Extract to read
Reputation: 135
I have a page with some tables in its source:
<td class="ng-binding">9:20 AM</td>,
<td class="ng-binding"><span class="ng-binding" ng-bind-html="objFlight.flight.statusMessage.text | unsafe">Scheduled</span> </td>,
<td class="ng-binding">1:05 PM</td>,
<td class="ng-binding"><span class="ng-binding" ng-bind-html="objFlight.flight.statusMessage.text | unsafe">Scheduled</span> </td>,
<td class="ng-binding">1:15 PM</td>,
<td class="ng-binding"><span class="ng-binding" ng-bind-html="objFlight.flight.statusMessage.text | unsafe">Scheduled</span> </td>,
<td class="ng-binding">9:20 AM</td>,
<td class="ng-binding"><span class="ng-binding" ng-bind-html="objFlight.flight.statusMessage.text | unsafe">Scheduled</span> </td>,
<td class="ng-binding" colspan="7">* All times are in local timezone</td>
I would like to get time from this page:
9:20 AM
1:05 PM
1:15 PM
9:20 AM
However, my code:
times=soup.find_all('td',{'class':'ng-binding'})

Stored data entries

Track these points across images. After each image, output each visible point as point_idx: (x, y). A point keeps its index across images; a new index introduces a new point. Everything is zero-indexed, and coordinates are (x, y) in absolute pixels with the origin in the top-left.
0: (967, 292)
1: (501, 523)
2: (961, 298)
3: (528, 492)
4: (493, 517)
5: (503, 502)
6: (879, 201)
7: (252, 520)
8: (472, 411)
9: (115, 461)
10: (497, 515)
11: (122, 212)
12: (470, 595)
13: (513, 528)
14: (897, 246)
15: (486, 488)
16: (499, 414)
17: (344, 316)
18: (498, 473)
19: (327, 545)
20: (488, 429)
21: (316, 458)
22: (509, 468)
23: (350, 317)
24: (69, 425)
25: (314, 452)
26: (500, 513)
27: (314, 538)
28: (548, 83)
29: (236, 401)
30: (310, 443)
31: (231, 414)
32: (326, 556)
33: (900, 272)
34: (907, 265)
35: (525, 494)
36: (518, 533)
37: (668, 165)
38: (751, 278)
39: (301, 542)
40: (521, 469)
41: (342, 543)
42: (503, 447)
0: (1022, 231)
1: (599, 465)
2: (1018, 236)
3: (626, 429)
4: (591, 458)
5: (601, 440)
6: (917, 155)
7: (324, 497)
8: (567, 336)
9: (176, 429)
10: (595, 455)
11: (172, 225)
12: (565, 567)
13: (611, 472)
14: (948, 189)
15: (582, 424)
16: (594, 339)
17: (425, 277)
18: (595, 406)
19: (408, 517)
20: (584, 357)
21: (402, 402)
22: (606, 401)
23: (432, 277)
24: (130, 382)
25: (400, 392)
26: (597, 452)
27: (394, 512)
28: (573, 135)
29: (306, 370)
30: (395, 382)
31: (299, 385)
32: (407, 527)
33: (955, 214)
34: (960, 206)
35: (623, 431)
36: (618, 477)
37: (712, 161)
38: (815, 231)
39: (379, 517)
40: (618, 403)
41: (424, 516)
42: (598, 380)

* * *

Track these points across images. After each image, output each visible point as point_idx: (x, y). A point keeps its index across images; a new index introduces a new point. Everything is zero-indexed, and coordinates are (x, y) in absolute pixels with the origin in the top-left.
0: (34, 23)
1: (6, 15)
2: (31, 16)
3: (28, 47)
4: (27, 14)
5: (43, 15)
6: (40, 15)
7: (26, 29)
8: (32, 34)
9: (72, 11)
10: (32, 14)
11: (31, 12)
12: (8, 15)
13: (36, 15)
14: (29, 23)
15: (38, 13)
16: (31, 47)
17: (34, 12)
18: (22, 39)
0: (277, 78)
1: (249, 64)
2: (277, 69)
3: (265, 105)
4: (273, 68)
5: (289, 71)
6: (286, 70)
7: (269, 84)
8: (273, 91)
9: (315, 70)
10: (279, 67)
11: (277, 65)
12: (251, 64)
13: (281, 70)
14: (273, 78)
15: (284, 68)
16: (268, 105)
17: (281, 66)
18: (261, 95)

Aim of the exercise
Using the forum post about extracting times from a page, say whether each statement agrees with it: 1. The poster wants to extract 1:15 PM from the page. 2. The code looks for td tags with the class "ng-binding". 3. The page states that all times are given in UTC. For each, answer yes or no and quote the deciding words from the post.

Response box
1. Yes: "I would like to get time from this page:" followed by "1:15 PM"
2. Yes: "times=soup.find_all('td',{'class':'ng-binding'})"
3. No: "* All times are in local timezone"